I’ve written before on soccer and how my love for it didn’t come until I met my husband. Of course, we all know that Hiland was the only area team to have soccer because we didn’t have football. I can’t count how many jokes have been leveled at Hiland players because of our “lack” of American football. Lack? Sad day indeed for those, I think, to not have been introduced to soccer. Without the beautiful game there would never be words and phrases like the pitch, set pieces, velvet touch, or “This could be a clever ball!”

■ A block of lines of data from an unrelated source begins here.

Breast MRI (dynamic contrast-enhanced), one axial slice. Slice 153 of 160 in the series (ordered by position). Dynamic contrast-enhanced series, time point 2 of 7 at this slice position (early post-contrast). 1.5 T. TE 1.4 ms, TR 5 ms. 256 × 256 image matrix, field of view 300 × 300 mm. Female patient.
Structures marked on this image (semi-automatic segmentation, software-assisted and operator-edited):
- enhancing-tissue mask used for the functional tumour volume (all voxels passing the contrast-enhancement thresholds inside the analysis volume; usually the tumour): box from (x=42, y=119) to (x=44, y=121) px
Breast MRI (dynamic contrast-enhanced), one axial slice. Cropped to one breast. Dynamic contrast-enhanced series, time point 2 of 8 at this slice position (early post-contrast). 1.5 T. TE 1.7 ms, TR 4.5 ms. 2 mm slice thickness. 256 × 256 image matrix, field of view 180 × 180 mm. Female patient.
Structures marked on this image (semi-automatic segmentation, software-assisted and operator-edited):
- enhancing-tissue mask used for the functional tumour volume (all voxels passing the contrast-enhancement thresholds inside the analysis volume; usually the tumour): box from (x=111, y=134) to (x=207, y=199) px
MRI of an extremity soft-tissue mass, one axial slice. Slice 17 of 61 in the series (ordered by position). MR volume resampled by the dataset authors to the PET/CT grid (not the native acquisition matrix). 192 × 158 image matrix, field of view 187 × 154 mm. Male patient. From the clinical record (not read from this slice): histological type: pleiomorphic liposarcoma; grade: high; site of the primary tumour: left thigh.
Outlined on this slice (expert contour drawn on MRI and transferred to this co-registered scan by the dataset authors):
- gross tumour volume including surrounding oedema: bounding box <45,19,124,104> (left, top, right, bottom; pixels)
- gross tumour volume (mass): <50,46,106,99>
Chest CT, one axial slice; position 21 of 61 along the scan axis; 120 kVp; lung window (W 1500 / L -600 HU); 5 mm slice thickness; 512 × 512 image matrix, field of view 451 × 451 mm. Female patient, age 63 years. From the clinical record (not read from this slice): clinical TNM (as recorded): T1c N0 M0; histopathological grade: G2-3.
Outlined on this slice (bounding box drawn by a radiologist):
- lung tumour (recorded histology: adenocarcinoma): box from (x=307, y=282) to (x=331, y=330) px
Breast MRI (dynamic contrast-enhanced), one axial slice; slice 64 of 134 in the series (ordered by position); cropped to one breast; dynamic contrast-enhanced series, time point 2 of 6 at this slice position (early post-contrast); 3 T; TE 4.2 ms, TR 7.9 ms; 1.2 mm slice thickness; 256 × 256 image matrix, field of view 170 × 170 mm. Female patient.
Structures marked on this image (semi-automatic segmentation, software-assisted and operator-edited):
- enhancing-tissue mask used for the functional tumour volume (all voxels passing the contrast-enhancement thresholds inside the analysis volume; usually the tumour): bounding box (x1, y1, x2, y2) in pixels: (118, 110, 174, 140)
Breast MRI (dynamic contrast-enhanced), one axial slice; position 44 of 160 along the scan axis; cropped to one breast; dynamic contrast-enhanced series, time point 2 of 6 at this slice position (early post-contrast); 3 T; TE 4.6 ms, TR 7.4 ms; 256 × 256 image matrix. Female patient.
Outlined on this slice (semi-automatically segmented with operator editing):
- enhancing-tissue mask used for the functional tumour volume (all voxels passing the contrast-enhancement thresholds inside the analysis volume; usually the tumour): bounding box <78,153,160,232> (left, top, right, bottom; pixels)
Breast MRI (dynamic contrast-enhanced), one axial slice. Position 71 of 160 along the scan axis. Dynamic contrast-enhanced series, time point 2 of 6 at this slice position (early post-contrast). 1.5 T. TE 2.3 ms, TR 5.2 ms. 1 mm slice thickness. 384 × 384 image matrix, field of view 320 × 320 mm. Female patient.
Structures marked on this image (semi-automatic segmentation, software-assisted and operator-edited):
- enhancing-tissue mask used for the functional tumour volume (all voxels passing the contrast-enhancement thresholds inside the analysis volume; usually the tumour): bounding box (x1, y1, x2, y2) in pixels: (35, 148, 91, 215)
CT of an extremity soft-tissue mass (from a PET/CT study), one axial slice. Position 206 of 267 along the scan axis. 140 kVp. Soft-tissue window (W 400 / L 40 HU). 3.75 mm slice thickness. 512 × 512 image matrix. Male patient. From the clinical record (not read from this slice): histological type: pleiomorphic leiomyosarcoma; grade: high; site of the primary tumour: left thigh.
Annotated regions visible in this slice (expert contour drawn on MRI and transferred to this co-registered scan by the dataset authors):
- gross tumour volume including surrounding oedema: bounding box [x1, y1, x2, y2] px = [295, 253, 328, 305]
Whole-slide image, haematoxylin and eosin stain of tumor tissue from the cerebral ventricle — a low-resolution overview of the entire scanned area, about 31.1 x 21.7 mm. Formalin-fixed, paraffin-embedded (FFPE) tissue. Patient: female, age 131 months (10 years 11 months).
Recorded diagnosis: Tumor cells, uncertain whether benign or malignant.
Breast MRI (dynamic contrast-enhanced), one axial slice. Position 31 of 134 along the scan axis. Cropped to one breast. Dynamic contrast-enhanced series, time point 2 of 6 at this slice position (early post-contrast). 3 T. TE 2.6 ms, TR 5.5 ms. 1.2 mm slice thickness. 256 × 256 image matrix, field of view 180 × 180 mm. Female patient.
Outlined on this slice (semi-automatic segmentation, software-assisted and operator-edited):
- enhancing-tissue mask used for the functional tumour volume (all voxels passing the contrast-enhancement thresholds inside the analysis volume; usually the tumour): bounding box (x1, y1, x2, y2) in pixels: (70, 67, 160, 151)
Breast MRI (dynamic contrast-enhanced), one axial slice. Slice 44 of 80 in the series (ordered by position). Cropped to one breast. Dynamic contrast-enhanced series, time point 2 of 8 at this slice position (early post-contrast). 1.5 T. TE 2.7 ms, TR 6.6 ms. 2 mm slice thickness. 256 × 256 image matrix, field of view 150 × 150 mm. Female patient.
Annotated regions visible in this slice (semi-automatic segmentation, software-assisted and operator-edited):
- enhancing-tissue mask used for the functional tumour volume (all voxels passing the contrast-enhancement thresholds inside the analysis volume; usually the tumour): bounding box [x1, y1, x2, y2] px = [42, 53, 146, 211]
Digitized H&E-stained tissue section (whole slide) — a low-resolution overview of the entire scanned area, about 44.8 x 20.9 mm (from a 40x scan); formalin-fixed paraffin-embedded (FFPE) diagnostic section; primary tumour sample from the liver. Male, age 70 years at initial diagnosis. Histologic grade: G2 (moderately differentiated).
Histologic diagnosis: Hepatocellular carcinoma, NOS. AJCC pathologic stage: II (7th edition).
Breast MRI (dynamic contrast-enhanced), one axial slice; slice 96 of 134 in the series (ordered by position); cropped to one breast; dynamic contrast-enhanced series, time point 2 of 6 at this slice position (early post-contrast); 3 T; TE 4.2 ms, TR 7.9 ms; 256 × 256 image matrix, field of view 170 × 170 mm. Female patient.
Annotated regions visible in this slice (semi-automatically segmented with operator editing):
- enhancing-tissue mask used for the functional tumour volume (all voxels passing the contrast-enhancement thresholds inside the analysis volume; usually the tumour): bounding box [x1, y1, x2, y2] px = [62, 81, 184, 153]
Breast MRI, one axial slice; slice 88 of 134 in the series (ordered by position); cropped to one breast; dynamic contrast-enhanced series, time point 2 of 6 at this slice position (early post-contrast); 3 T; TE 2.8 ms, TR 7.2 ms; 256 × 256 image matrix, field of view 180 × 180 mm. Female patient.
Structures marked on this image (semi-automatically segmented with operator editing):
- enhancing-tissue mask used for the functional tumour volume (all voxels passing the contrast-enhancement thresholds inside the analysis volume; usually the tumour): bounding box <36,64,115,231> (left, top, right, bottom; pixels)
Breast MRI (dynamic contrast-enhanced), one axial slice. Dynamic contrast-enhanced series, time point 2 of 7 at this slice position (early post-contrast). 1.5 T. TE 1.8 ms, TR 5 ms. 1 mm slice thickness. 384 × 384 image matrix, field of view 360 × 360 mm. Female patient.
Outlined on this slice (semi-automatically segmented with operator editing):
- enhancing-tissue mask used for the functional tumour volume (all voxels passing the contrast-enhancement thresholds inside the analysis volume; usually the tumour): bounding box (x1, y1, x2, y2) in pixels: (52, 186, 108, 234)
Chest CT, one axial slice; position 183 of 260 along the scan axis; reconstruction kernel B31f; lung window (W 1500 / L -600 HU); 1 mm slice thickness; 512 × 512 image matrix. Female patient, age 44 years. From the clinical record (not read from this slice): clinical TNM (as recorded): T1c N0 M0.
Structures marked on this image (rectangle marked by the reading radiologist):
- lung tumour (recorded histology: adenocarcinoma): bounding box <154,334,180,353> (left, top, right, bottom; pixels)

 My husband was an amazing soccer player. He gave up a tryout in the Mexican leagues to come to the USA permanently and get married. To me. For that, I owe him a love for soccer like no other. I believe I yell louder than him during games. I get more angry than him when we lose. I pout in a corner and tweet the night away when I can’t accept a loss. He knows me and lets me have my time. Then I move on. He told me that when fall comes, and I have no children in high school soccer, that he would play on a team so I could watch again. He said, “Don’t worry, babe, I’ll join a team just so you can cheer again!” All kidding aside, he knows how much soccer means to our family. It’s a bond that brings us together, made us fight and have heated conversations, brought tears, and also brought the greatest joy. We weren’t the family that made our kids play year-round soccer and do everything imaginable. We felt that would take the joy out of it. The love would disappear if it was mandatory. These were the right choices as our kids now move on to bigger and better things, yet retaining that love for soccer they felt so deeply. All we have to say is, “The game is on!” and everyone comes running.

The World Cup, as you read this, will enter its final week. The championship will be held on July 13th and an entire globe will hold its collective breath as they crown a world champion - not a national champion. The beautiful game brings people together. It makes fans out of people that swore a dislike for soccer their whole lives. I believe it’s the camaraderie that is shown in the fan base, the oneness and singular passion that bursts through the TV screen. It is also felt on the local pitches, those patches of green and dust where little feet scrabble and kick. Those feet who grow up to learn how to bend and weave the ball like magic as it slices through the air. The net that kicks back with a whoosh to receive the ball and the scream, as one, of the fans who breathlessly await that long worked for goal. Those goals that come in very small numbers, because you must work tirelessly to achieve one. Like life.